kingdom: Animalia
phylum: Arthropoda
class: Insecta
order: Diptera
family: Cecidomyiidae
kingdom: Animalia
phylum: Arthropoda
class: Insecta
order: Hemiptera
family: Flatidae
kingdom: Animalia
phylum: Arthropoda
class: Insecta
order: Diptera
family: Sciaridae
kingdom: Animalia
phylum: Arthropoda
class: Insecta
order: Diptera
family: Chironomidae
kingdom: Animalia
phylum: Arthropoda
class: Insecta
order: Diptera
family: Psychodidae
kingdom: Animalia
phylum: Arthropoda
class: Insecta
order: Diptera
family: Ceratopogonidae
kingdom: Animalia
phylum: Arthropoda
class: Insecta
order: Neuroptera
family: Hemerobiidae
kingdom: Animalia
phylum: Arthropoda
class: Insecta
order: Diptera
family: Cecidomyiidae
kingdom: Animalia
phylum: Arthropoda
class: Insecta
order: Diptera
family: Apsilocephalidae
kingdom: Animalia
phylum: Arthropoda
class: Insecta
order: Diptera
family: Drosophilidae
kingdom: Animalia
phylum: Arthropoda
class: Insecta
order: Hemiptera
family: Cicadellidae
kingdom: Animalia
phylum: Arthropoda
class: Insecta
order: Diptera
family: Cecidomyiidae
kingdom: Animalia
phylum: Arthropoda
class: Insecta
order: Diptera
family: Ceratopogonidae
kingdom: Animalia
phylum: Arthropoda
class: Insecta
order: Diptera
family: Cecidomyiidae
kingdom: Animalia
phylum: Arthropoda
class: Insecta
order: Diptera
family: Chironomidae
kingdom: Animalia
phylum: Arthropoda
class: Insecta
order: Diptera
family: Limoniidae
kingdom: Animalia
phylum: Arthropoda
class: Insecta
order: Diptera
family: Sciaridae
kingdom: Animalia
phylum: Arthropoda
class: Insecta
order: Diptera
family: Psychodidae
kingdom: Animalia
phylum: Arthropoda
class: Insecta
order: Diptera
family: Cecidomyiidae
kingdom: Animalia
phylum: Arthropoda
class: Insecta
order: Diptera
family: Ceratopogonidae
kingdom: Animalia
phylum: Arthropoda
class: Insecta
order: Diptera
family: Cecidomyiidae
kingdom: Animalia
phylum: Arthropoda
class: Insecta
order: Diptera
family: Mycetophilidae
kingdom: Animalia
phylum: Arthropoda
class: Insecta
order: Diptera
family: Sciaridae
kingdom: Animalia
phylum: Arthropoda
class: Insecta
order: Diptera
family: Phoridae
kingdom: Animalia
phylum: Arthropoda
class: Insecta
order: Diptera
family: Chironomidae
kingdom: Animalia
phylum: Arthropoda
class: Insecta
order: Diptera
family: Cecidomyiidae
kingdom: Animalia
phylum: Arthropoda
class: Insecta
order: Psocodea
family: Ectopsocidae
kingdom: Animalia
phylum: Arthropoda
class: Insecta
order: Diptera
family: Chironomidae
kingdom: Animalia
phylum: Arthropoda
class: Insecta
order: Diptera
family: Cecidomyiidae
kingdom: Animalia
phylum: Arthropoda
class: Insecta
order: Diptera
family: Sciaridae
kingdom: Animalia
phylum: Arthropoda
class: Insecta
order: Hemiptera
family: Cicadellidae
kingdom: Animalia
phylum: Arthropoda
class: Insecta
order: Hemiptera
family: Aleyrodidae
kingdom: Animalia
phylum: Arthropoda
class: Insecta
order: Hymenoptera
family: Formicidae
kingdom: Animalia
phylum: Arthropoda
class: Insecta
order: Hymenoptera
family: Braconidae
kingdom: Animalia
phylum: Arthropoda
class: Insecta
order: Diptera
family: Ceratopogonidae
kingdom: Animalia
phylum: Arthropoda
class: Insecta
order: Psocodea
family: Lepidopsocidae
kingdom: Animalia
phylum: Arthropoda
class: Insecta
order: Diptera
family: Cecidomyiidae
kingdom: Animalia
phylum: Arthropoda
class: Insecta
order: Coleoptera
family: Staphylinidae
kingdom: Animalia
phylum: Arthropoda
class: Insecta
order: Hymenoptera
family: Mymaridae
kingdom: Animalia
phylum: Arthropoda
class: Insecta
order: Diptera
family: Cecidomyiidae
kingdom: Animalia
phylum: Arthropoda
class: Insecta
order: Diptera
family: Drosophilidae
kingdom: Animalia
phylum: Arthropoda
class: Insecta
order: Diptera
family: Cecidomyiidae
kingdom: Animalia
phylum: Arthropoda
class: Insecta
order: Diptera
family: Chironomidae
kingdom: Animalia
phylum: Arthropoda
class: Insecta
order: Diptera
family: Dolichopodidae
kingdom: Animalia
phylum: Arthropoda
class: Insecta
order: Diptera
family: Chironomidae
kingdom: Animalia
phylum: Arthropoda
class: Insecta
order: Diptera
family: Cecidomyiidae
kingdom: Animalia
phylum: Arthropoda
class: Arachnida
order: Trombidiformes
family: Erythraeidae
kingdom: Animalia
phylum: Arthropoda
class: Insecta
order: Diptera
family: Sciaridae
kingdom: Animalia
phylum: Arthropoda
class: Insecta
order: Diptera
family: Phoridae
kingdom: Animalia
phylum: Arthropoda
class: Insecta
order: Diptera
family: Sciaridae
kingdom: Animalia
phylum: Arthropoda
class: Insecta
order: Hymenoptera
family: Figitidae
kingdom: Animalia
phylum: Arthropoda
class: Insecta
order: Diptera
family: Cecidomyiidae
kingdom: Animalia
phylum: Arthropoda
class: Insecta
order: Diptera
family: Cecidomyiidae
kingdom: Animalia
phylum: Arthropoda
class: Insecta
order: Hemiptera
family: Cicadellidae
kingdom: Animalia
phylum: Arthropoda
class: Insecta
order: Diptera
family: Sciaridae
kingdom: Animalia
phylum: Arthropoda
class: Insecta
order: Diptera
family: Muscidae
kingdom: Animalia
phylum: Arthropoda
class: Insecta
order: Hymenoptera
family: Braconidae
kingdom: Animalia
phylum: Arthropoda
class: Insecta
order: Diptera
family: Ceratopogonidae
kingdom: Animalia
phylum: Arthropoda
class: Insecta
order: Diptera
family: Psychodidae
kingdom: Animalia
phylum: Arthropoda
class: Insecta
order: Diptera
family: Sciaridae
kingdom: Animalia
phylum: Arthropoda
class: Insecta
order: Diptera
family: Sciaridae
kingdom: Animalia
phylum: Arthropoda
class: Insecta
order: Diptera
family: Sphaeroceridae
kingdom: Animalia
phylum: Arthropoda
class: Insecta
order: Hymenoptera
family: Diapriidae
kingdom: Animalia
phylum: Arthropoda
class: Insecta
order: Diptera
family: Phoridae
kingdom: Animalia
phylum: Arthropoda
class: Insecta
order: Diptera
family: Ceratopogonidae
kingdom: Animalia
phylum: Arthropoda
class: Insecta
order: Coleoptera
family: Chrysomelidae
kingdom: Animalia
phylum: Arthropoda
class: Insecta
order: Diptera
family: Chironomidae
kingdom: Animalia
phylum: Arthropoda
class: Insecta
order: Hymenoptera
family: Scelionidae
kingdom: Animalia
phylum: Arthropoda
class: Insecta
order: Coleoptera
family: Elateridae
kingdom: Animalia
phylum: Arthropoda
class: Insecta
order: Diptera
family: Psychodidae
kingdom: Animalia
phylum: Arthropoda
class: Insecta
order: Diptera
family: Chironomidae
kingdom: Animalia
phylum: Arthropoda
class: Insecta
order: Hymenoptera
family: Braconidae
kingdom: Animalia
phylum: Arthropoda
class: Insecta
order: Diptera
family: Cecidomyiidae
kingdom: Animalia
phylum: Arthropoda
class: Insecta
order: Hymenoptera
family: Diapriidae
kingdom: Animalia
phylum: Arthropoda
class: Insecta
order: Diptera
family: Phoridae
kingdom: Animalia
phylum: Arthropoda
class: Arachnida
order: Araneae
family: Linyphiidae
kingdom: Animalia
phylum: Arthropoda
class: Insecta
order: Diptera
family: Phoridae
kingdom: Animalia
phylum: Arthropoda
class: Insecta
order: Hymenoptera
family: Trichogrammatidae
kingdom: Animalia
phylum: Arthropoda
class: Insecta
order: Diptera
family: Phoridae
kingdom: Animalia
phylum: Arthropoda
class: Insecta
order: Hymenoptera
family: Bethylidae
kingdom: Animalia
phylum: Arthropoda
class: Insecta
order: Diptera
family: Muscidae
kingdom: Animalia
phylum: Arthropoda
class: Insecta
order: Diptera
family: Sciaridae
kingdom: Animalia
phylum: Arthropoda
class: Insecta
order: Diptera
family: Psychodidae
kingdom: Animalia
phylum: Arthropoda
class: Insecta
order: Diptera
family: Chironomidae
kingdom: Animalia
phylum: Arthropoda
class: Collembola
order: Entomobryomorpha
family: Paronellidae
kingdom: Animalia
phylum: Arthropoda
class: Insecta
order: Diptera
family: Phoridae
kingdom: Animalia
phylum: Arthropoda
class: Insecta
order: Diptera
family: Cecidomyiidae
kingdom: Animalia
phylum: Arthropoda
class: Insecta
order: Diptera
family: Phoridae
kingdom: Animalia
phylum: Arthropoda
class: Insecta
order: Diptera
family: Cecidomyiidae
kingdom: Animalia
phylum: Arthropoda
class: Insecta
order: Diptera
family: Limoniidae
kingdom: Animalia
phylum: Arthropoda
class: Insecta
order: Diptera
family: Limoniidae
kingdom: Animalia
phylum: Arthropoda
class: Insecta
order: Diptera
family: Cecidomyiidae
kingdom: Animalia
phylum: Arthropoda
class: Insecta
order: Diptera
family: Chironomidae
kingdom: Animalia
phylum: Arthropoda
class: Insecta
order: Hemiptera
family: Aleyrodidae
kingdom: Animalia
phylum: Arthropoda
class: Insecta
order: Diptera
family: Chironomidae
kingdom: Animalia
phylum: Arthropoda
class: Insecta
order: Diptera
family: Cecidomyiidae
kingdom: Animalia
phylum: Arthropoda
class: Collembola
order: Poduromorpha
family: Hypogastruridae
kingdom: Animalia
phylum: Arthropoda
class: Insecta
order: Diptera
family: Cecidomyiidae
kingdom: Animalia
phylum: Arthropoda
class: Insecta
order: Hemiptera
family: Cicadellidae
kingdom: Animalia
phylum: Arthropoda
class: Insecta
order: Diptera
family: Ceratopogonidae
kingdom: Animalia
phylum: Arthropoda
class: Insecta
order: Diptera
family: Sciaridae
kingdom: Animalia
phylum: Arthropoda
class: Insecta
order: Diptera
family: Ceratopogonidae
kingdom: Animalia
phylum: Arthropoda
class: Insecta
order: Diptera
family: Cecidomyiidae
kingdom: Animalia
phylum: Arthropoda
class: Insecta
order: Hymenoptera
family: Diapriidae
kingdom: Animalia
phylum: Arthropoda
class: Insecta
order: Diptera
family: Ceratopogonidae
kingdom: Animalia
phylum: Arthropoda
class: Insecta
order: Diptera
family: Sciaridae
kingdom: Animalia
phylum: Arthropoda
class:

____________________

Reproduce word for word the lines from the very first one down to the line holding "family: Apsilocephalidae", with both of those included.

REPLY
kingdom: Animalia
phylum: Arthropoda
class: Insecta
order: Diptera
family: Cecidomyiidae
kingdom: Animalia
phylum: Arthropoda
class: Insecta
order: Hemiptera
family: Flatidae
kingdom: Animalia
phylum: Arthropoda
class: Insecta
order: Diptera
family: Sciaridae
kingdom: Animalia
phylum: Arthropoda
class: Insecta
order: Diptera
family: Chironomidae
kingdom: Animalia
phylum: Arthropoda
class: Insecta
order: Diptera
family: Psychodidae
kingdom: Animalia
phylum: Arthropoda
class: Insecta
order: Diptera
family: Ceratopogonidae
kingdom: Animalia
phylum: Arthropoda
class: Insecta
order: Neuroptera
family: Hemerobiidae
kingdom: Animalia
phylum: Arthropoda
class: Insecta
order: Diptera
family: Cecidomyiidae
kingdom: Animalia
phylum: Arthropoda
class: Insecta
order: Diptera
family: Apsilocephalidae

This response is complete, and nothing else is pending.